Hartke remembers sitting in the complete darkness of the waist area, watching out the waist gunner window as horizontal snow flurries were lit up by the flashing green wingtip light. He heard a rare (at that time) female air traffic control operator trying to contact the plane.  After the second attempt, he prepared to click his intercom to tell the captain ATC was calling. At that moment they hit.
(based on phone conversation with Charles Hartke, 10/2000)

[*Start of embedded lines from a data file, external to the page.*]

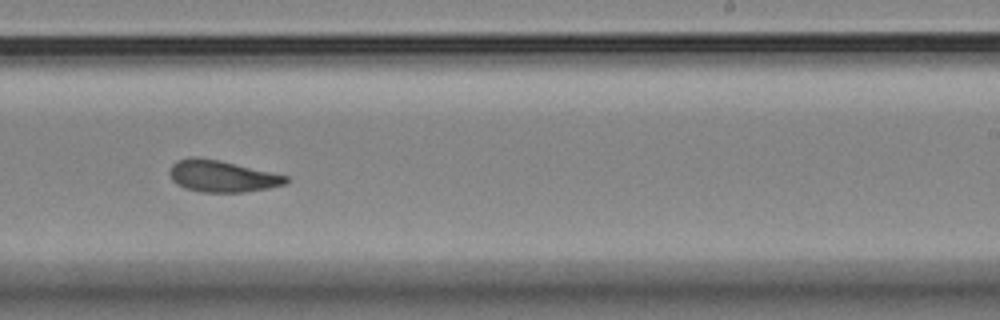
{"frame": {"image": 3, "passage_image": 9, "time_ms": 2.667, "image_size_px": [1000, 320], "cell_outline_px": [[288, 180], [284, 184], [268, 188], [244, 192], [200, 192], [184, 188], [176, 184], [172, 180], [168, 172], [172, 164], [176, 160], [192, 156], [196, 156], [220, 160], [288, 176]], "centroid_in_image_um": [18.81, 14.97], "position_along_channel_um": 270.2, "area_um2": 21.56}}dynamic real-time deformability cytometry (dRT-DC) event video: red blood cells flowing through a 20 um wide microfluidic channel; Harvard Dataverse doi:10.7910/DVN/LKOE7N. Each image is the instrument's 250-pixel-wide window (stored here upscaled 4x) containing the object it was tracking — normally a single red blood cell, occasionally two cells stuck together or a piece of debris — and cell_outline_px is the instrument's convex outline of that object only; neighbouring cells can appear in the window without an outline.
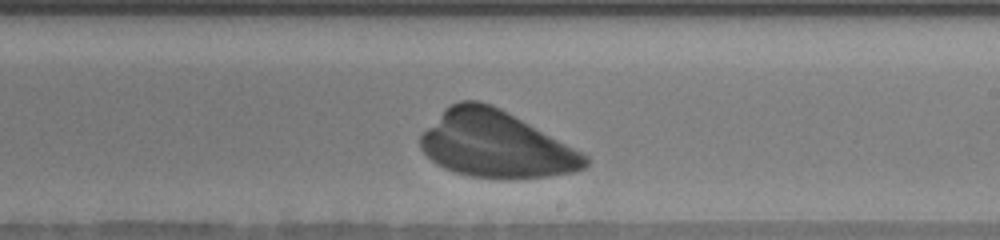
{"species": "human", "species_latin": "Homo sapiens", "temperature_condition": "warm", "stored_images_in_passage": 31, "camera_frame_rate_fps": 3000, "um_per_image_px": 0.085, "donor": {"sex": "male"}, "frame": {"image": 1, "passage_image": 18, "time_ms": 5.667, "image_size_px": [1000, 240], "cell_outline_px": [[588, 164], [584, 168], [576, 172], [548, 176], [468, 176], [444, 168], [436, 164], [420, 148], [420, 136], [444, 108], [460, 100], [480, 100], [492, 104], [508, 112], [588, 156]], "centroid_in_image_um": [42.1, 12.24], "position_along_channel_um": 246.9, "area_um2": 62.6}}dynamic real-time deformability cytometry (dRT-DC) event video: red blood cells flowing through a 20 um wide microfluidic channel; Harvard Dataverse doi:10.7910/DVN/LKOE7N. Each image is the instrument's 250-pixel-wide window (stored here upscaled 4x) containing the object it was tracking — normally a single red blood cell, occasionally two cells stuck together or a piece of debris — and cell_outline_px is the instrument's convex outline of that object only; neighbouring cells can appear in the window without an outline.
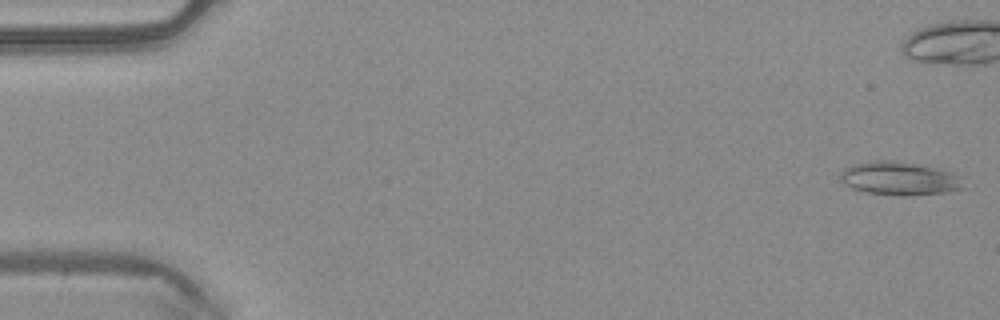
{"species": "common noctule bat (a hibernating species)", "species_latin": "Nyctalus noctula", "temperature_condition": "warm", "stored_images_in_passage": 39, "camera_frame_rate_fps": 3000, "um_per_image_px": 0.085, "animal": {"sex": "male", "body_mass_g": 20.4}, "frame": {"image": 1, "passage_image": 1, "time_ms": 0.0, "image_size_px": [1000, 320], "cell_outline_px": [[968, 188], [948, 192], [904, 196], [864, 192], [852, 188], [844, 184], [840, 180], [840, 172], [844, 168], [852, 164], [872, 160], [892, 160], [916, 164], [952, 172], [960, 176]], "centroid_in_image_um": [76.46, 15.17], "position_along_channel_um": 8.5, "area_um2": 24.28}}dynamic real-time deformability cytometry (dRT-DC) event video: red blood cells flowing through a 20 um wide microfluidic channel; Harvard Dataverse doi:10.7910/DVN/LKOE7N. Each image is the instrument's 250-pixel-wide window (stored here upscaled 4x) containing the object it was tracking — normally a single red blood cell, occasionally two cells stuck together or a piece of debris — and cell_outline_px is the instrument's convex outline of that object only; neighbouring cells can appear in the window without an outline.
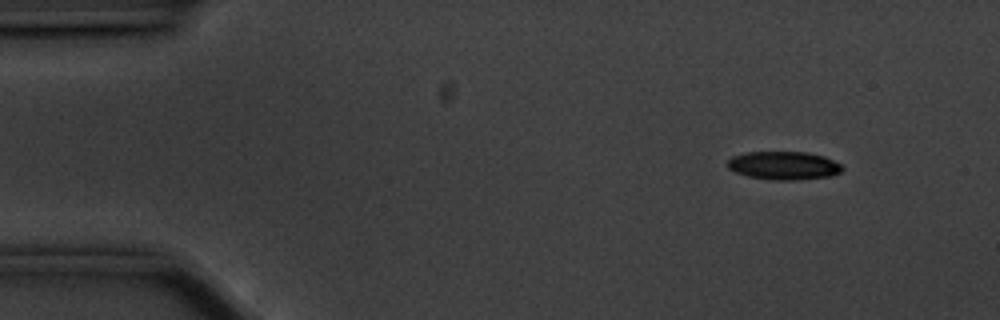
{"species": "common noctule bat (a hibernating species)", "species_latin": "Nyctalus noctula", "temperature_condition": "cold", "stored_images_in_passage": 51, "camera_frame_rate_fps": 3000, "um_per_image_px": 0.085, "animal": {"sex": "male", "body_mass_g": 20.1, "forearm_length_mm": 53.5}, "frame": {"image": 1, "passage_image": 1, "time_ms": 0.0, "image_size_px": [1000, 320], "cell_outline_px": [[844, 168], [840, 172], [828, 176], [800, 180], [772, 180], [748, 176], [736, 172], [728, 168], [724, 164], [732, 156], [748, 152], [808, 152], [824, 156], [840, 164]], "centroid_in_image_um": [66.59, 14.07], "position_along_channel_um": 18.4, "area_um2": 18.96}}
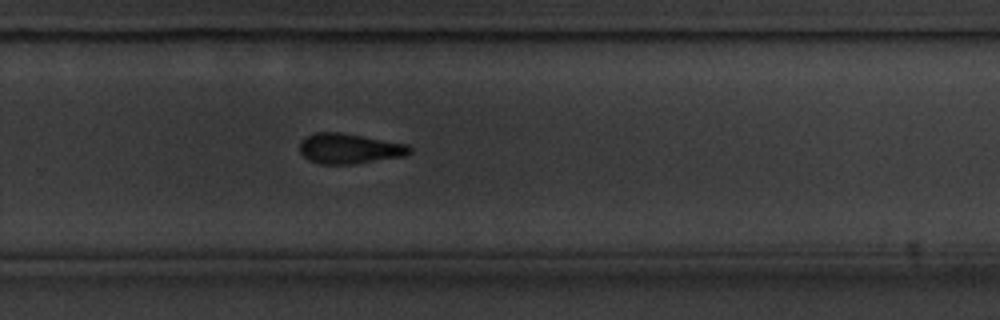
{"frame": {"image": 2, "passage_image": 32, "time_ms": 10.333, "image_size_px": [1000, 320], "cell_outline_px": [[412, 152], [404, 156], [352, 164], [320, 164], [304, 156], [300, 152], [300, 140], [304, 136], [316, 132], [340, 132], [408, 144], [412, 148]], "centroid_in_image_um": [29.69, 12.62], "position_along_channel_um": 300.1, "area_um2": 19.36}}
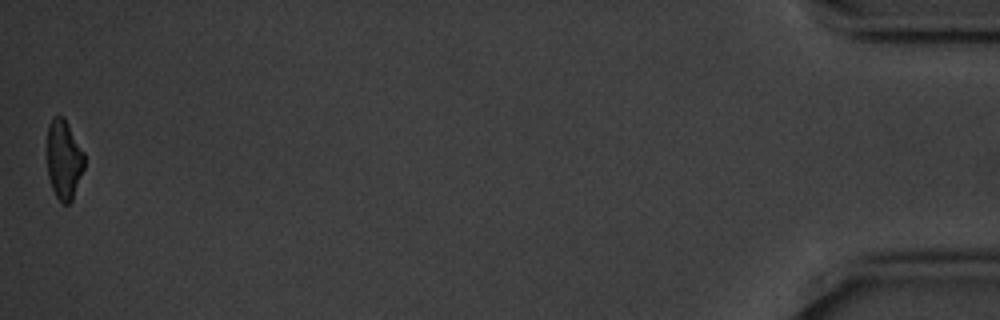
{"frame": {"image": 3, "passage_image": 51, "time_ms": 16.667, "image_size_px": [1000, 320], "cell_outline_px": [[84, 168], [72, 200], [68, 204], [64, 204], [56, 196], [52, 188], [48, 176], [48, 124], [52, 116], [64, 116], [84, 152]], "centroid_in_image_um": [5.44, 13.53], "position_along_channel_um": 429.8, "area_um2": 17.17}, "authors_computed_cell_mechanics": {"area_um2": 19.8832, "velocity_mm_per_s": 3.5489, "shape_relaxation_time_tau1_ms": 2.9717, "shape_relaxation_time_tau2_ms": null, "deformation_change_tau1": 0.1308, "deformation_change_tau2": null}}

Below is his official account recorded in the accident report:

I was in the right scanner's seat from the beginning of the flight from Sandspit, B.C. to McChord AFB on Jan 19, 1952. As we neared Patricia bay, I switched to command position to find out how far we were from McChord. I heard the pilot report to Patricia Bay and heard the change in range quadrants. I can't remember positively whether the pilot reported over Dungeness Intersection, but I believe he did. Seattle radio was calling us and the pilot answered but they evidently did not hear us. Everett radio or some station nearby answered us and the pilot asked him what message Seattle radio had for us. They came back with a message but the radio was blocked by static as we entered a snowstorm and very rough air. About that time I fastened my seatbelt because the turbulence had lifted me off the seat several times. The pilot asked the radio station to repeat his message, but at that time we struck the mountain. My seat tore from its mounts and I believe I was in the aisle in the waist. For a brief instant we came to a stop. SGT Farmer asked who was there and I said Hartke. I unsnapped my seatbelt and before we could move out, the plane began to move again. The plane stopped for an instant, one or possibly two more times down the slope before we came to a complete stop. When we did stop, I snapped off my quick release and followed SGT Farmer out of a hole in the left side of the fuselage. The plane was burning forward on the way down but did not burn very bad until approximately 30 minutes after the plane stopped. The fire seemed to be confined to the right bomb bay and the wing, inboard of #4 engine. A few minutes after SGT Farmer and I got out, Capt Sentner came around from the nose, or what would be the nose; the URC-4 was laying a short distance from the hole in the waist and we opened it and began transmitting "MAYDAY" on 121.5 mcs. At about this same time, SGT Scargall was heard yelling up the slope and we guided him down by voice and whistles from our Mae Wests. A short time later, Capt Hybki was heard up the slope and SGT Farmer guided him down the same was as before. When we were all together, we salvaged what equipment we could find by the firelight and prepared to spend the night. We did not know until morning of the mountains surrounding us and that the URC-4 would not be effective. The CRT-3 was wedged in by the tail wheel and could not be removed.